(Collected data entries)
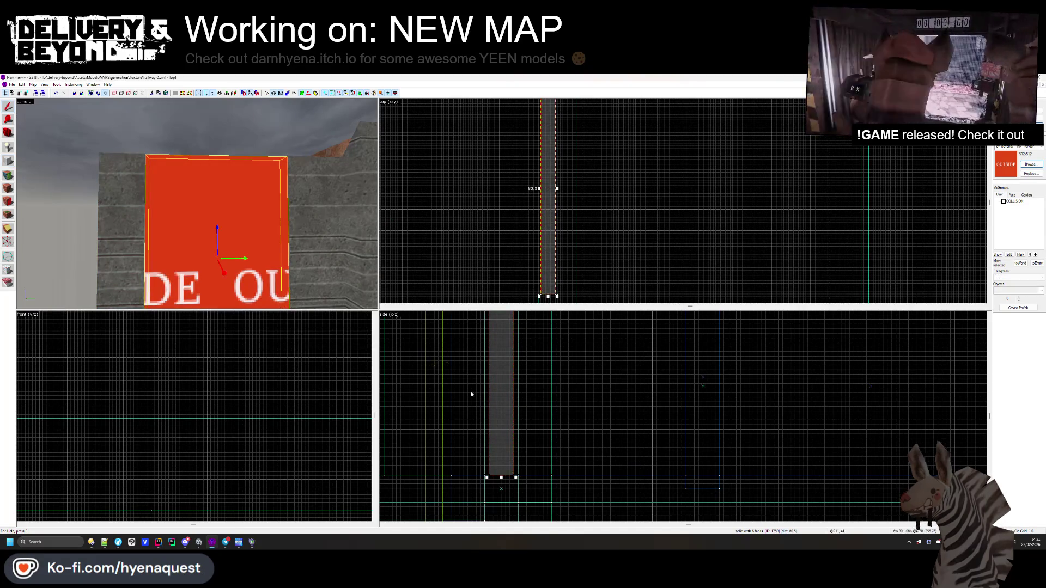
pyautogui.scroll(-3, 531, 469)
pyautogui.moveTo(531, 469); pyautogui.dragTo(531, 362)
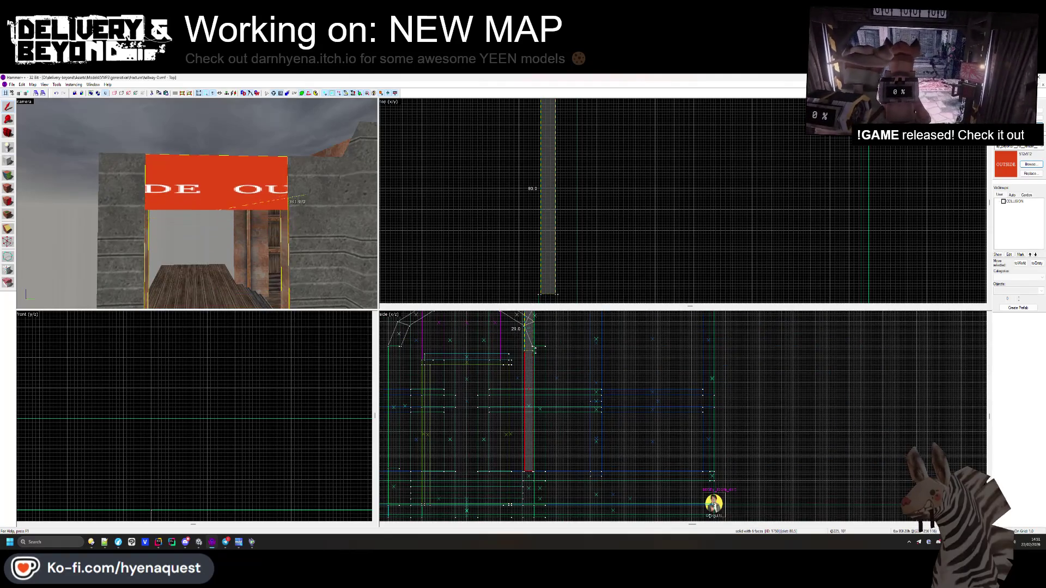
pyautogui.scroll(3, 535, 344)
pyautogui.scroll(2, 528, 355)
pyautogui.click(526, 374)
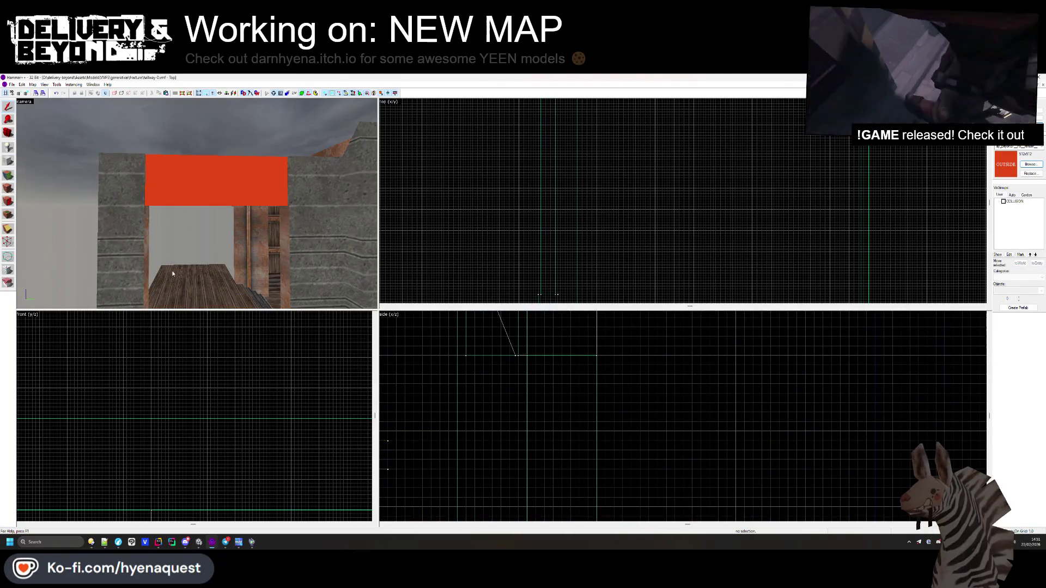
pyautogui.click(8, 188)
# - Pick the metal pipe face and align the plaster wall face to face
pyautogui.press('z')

TASK STATEMENT —
Write out exactly the stretch of lines that begins with the line containing "pyautogui.scroll(3, 535, 344)" and ends with the last line of the records above, leaving out the pictures.

RESPONSE TO THIS TASK —
pyautogui.scroll(3, 535, 344)
pyautogui.scroll(2, 528, 355)
pyautogui.click(526, 374)
pyautogui.click(8, 188)
# - Pick the metal pipe face and align the plaster wall face to face
pyautogui.press('z')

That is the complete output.